Abstract
A pharmacodynamic assay has been previously developed to monitor ciclosporin treatment in dogs by assessing inhibition of cytokine transcription after whole blood stimulation with 12‐myristate 13‐1 acetate and ionomycin (PMA/I). In this study, whole blood stimulation with either PMA/I or lipopolysaccharide (LPS) was used to assess the effect of multiple drugs (azathioprine, ciclosporin, mycophenolate, leflunomide and prednisone) after a 7‐day treatment course on production of cytokines measured with a multiplex assay in healthy dogs (n = 4 for each treatment). Interleukin‐10 (IL‐10), interferon gamma (IFN γ) and tumour necrosis factor alpha (TNF α) were significantly activated by PMA/I stimulation and IL‐6, IL‐10 and TNF α by LPS stimulation, in the absence of immunosuppressive drugs. After ciclosporin treatment, IL‐10, IFN γ and TNF α production was significantly reduced after stimulation with PMA/I compared to pre‐treatment. After prednisone treatment, TNF α production was significantly reduced after stimulation with PMA/I or LPS compared to pre‐treatment. No significant change was observed after treatment with azathioprine, leflunomide or mycophenolate. This methodology may be useful to monitor dogs not only treated with ciclosporin, but also with prednisone or a combination of both. Further studies are needed to assess the use of this assay in a clinical setting.

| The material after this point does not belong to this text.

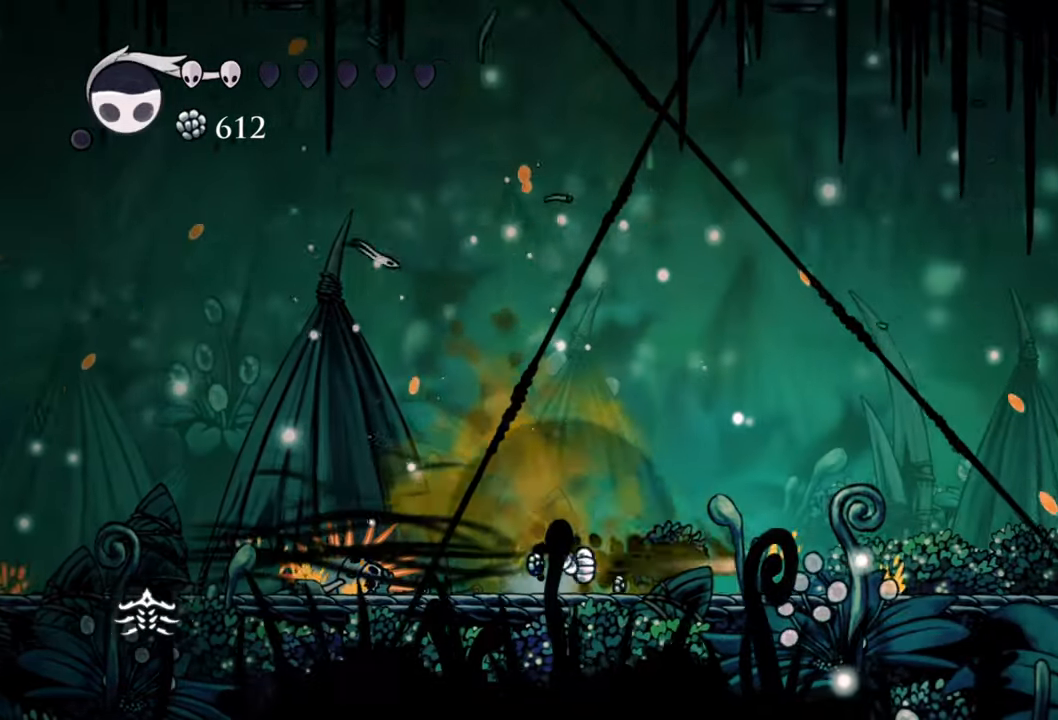
{"buttons": [], "events": [[40, "R2", "up"], [60, "DPAD_RIGHT", "up"]]}
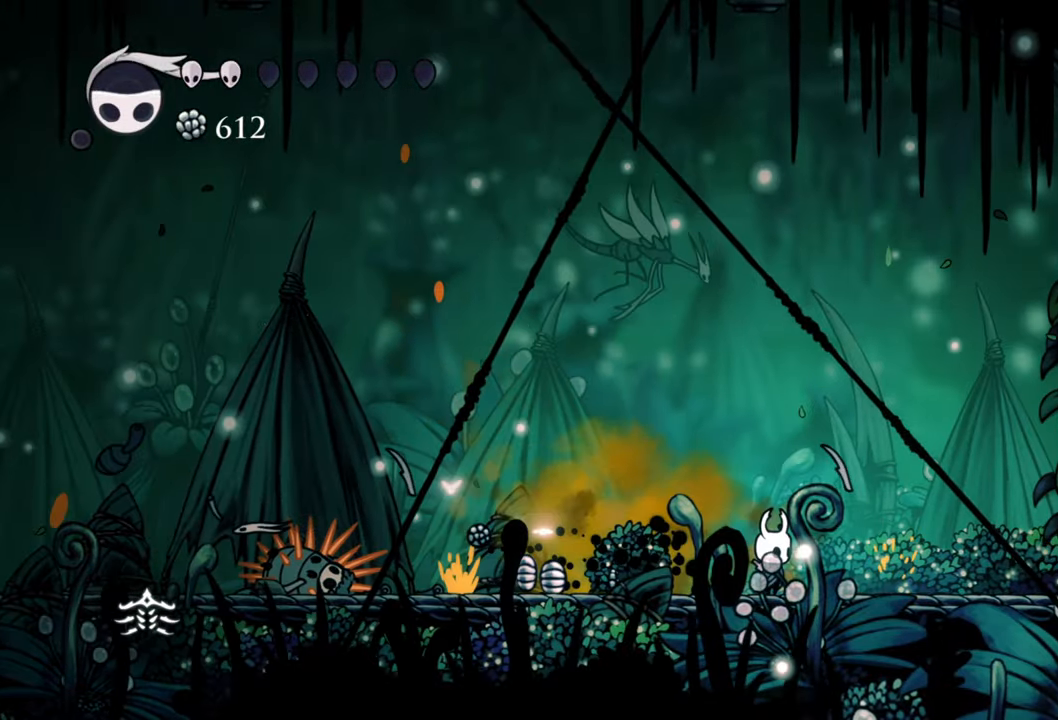
{"buttons": ["DPAD_LEFT"], "events": [[480, "DPAD_LEFT", "down"]]}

Keywords: Canine, cytokines, immune monitoring, immunosuppressive drug, whole blood stimulation
Introduction
Immunosuppressive drugs are regularly used in dogs for a wide range of diseases, but monitoring is typically limited to clinical response and adverse effects (Whitley & Day 2011). A pharmacodynamic assay has been developed and validated in healthy dogs and is currently used to assess the amount of immune suppression in dogs receiving ciclosporin therapy. This assay utilizes quantitative real‐time polymerase chain reaction on blood stimulated with 12‐myristate 13‐1 acetate and ionomycin (PMA/I) (Riggs et al. 2013). Previous pharmacodynamic studies have shown Interferon gamma (IFNγ) and interleukin 2 (IL‐2) to be consistently inhibited using high doses of oral ciclosporin (10 mg/kg PO q12 h) and inconsistently inhibited using a lower dose (5 mg/kg PO q24 h) in healthy dogs(Archer et al. 2011; Fellman et al. 2016). Whole blood stimulation has the potential to be used to assess the effect of other immunosuppressive drugs, as shown in rats and humans (Liu et al. 2009; Ai et al. 2013).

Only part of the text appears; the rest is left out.